**Exercise goal**
Reproduce the film review below word for word, from its title line through its final sentence.

**Passage**
Film Review: The American Carol (2008)

in #movies2 days ago

(source: tmdb.org)

It is a curious thing how rapidly political satire can curdle into irrelevance. An American Carol, the 2008 offering from David Zucker—the man who gave us the riotous Airplane!—arrived on these shores a full year after its American theatrical run, by which point the joke, such as it was, had rather lost its punch. Indeed, one might argue the film was doomed from the moment it crossed the Atlantic, for the Croatian distributor Blitz saw fit to release it under the altogether misleading title I to je Amerika! Opaka i bez smisla ("And This is America! Wicked and Senseless"). This rather creative localisation was clearly calculated to obscure Zucker's true political allegiances; the original title, with its overt reference to Dickens, might have alerted audiences that they were in for a conservative polemic rather than the broad, apolitical spoof the translated title suggested.

**Data**

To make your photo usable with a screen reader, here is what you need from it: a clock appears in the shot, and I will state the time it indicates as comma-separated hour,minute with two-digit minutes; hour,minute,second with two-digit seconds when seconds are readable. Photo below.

**Correct answer**
Film Review: The American Carol (2008)

in #movies2 days ago

(source: tmdb.org)

It is a curious thing how rapidly political satire can curdle into irrelevance. An American Carol, the 2008 offering from David Zucker—the man who gave us the riotous Airplane!—arrived on these shores a full year after its American theatrical run, by which point the joke, such as it was, had rather lost its punch. Indeed, one might argue the film was doomed from the moment it crossed the Atlantic, for the Croatian distributor Blitz saw fit to release it under the altogether misleading title I to je Amerika! Opaka i bez smisla ("And This is America! Wicked and Senseless"). This rather creative localisation was clearly calculated to obscure Zucker's true political allegiances; the original title, with its overt reference to Dickens, might have alerted audiences that they were in for a conservative polemic rather than the broad, apolitical spoof the translated title suggested.